PROVIDED PASSAGE:
Authentication Considerations: An Introduction
In Part 1 of this blog post series, we discussed the history of authentication, mostly centered around a username and password combination – which we consider to be “something you know”. Password managers provided a solution for generating strong passwords but did not address the concern of credential sharing or verifying that the user is the actual owner of the credentials. Passwords were still vulnerable to phishing, password dumps when a platform was breached, or advanced brute force attacks on systems that did not limit the authentication attempts. The next major transformation in the industry was multi-factor authentication (MFA). In this blog post, we are going to discuss some important security considerations for implementing MFA – which is considered to be “something you have”.
Authenticating with more than a username and password ensures that a user must possess an additional mechanism to gain access to a system or platform. The easiest way for the industry to rapidly adopt this new trend was to make use of tools or devices that users already possessed. At this point in time, most people own a smartphone, either for business or personal use, that they use daily. These smartphones function on a data connection that requires a SIM card that enables primary features such as calls and SMSs. Combining these technologies means that a user can receive an automated phone call or an SMS with a One Time Password (OTP) that they can then provide to a platform they are signing into, in addition to a traditional username and password combination. The introduction of OTPs enables systems to verify a user’s identity during every authentication that occurs.

TASK 1: Extract the lines of the records from the one containing "brown line at" through the final line of the records, both included, and repeat them exactly, omitting the picture lines.

RECORD SET:
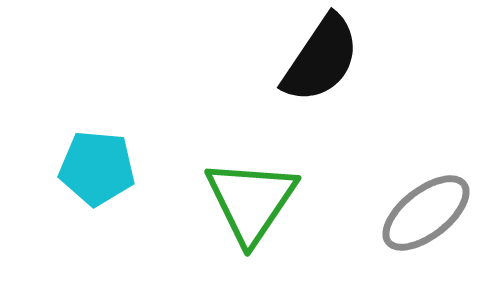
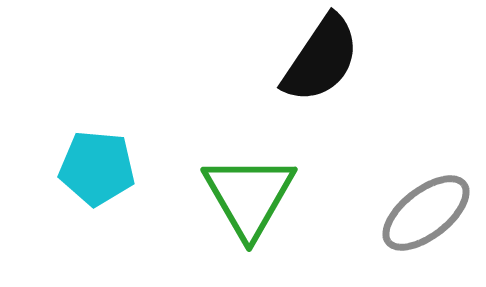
green triangle: moved 2 px left, 5 px up; rotated 4 degrees counterclockwise
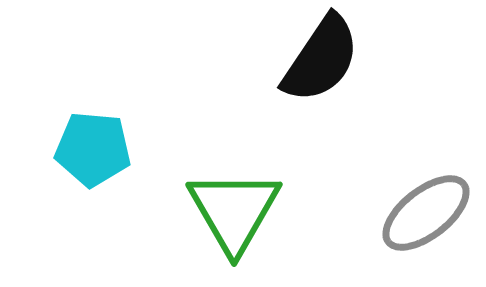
cyan pentagon: moved 4 px left, 19 px up
green triangle: moved 15 px left, 15 px down
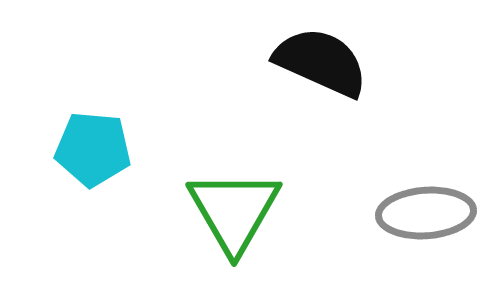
black semicircle: moved 3 px down; rotated 100 degrees counterclockwise
gray ellipse: rotated 34 degrees clockwise
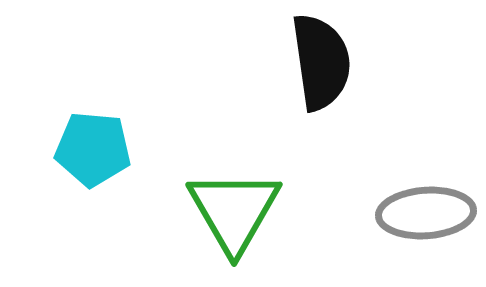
black semicircle: rotated 58 degrees clockwise
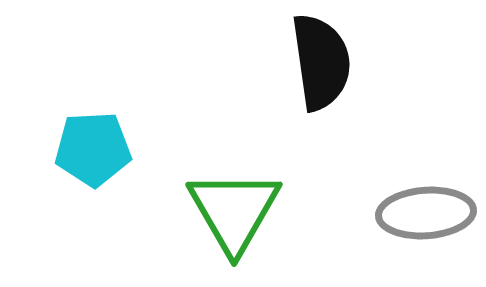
cyan pentagon: rotated 8 degrees counterclockwise
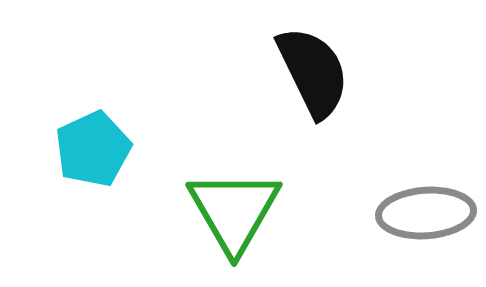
black semicircle: moved 8 px left, 10 px down; rotated 18 degrees counterclockwise
cyan pentagon: rotated 22 degrees counterclockwise
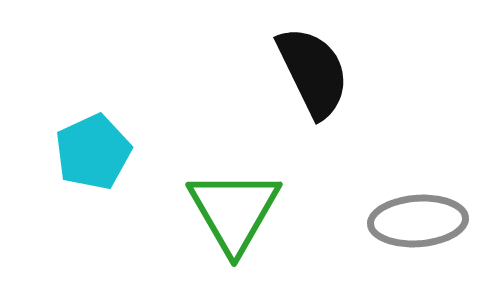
cyan pentagon: moved 3 px down
gray ellipse: moved 8 px left, 8 px down
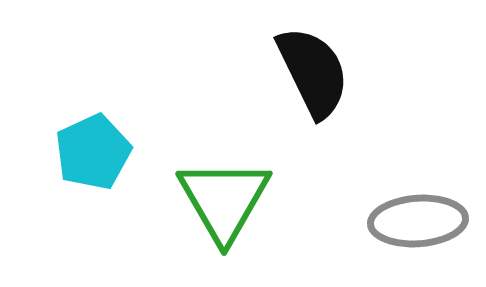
green triangle: moved 10 px left, 11 px up
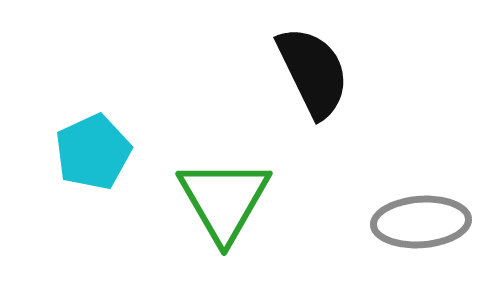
gray ellipse: moved 3 px right, 1 px down
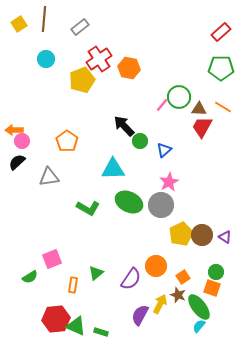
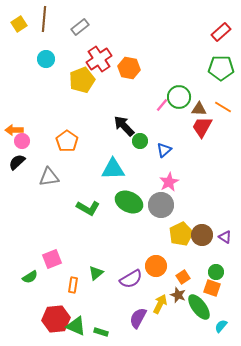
purple semicircle at (131, 279): rotated 25 degrees clockwise
purple semicircle at (140, 315): moved 2 px left, 3 px down
cyan semicircle at (199, 326): moved 22 px right
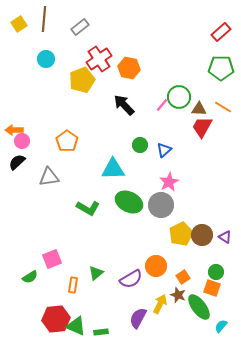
black arrow at (124, 126): moved 21 px up
green circle at (140, 141): moved 4 px down
green rectangle at (101, 332): rotated 24 degrees counterclockwise
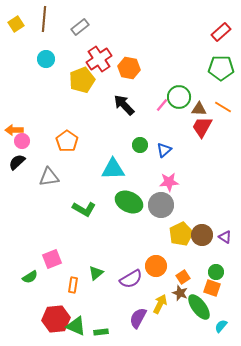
yellow square at (19, 24): moved 3 px left
pink star at (169, 182): rotated 24 degrees clockwise
green L-shape at (88, 208): moved 4 px left, 1 px down
brown star at (178, 295): moved 2 px right, 2 px up
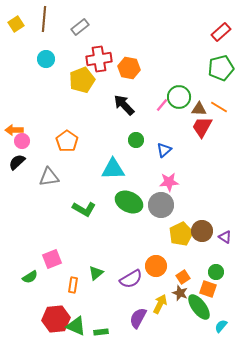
red cross at (99, 59): rotated 25 degrees clockwise
green pentagon at (221, 68): rotated 15 degrees counterclockwise
orange line at (223, 107): moved 4 px left
green circle at (140, 145): moved 4 px left, 5 px up
brown circle at (202, 235): moved 4 px up
orange square at (212, 288): moved 4 px left, 1 px down
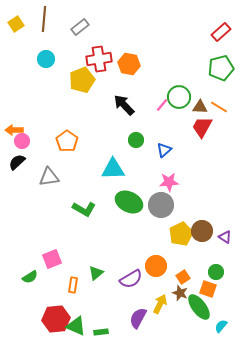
orange hexagon at (129, 68): moved 4 px up
brown triangle at (199, 109): moved 1 px right, 2 px up
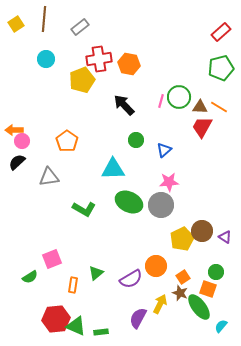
pink line at (162, 105): moved 1 px left, 4 px up; rotated 24 degrees counterclockwise
yellow pentagon at (181, 234): moved 1 px right, 5 px down
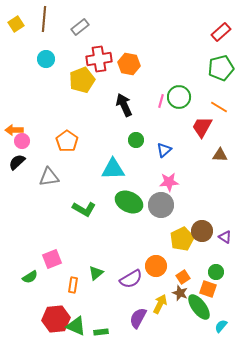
black arrow at (124, 105): rotated 20 degrees clockwise
brown triangle at (200, 107): moved 20 px right, 48 px down
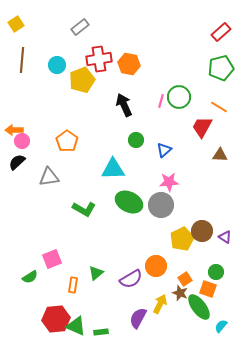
brown line at (44, 19): moved 22 px left, 41 px down
cyan circle at (46, 59): moved 11 px right, 6 px down
orange square at (183, 277): moved 2 px right, 2 px down
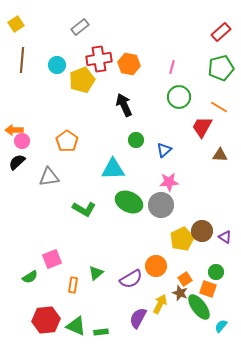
pink line at (161, 101): moved 11 px right, 34 px up
red hexagon at (56, 319): moved 10 px left, 1 px down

TASK 2: Copy the entire text on authentication considerations word for word.

EXERCISE RESULT 1:
brown line at (44, 19): moved 22 px left, 41 px down
cyan circle at (46, 59): moved 11 px right, 6 px down
orange square at (183, 277): moved 2 px right, 2 px down
pink line at (161, 101): moved 11 px right, 34 px up
red hexagon at (56, 319): moved 10 px left, 1 px down

EXERCISE RESULT 2:
Authentication Considerations: An Introduction
In Part 1 of this blog post series, we discussed the history of authentication, mostly centered around a username and password combination – which we consider to be “something you know”. Password managers provided a solution for generating strong passwords but did not address the concern of credential sharing or verifying that the user is the actual owner of the credentials. Passwords were still vulnerable to phishing, password dumps when a platform was breached, or advanced brute force attacks on systems that did not limit the authentication attempts. The next major transformation in the industry was multi-factor authentication (MFA). In this blog post, we are going to discuss some important security considerations for implementing MFA – which is considered to be “something you have”.
Authenticating with more than a username and password ensures that a user must possess an additional mechanism to gain access to a system or platform. The easiest way for the industry to rapidly adopt this new trend was to make use of tools or devices that users already possessed. At this point in time, most people own a smartphone, either for business or personal use, that they use daily. These smartphones function on a data connection that requires a SIM card that enables primary features such as calls and SMSs. Combining these technologies means that a user can receive an automated phone call or an SMS with a One Time Password (OTP) that they can then provide to a platform they are signing into, in addition to a traditional username and password combination. The introduction of OTPs enables systems to verify a user’s identity during every authentication that occurs.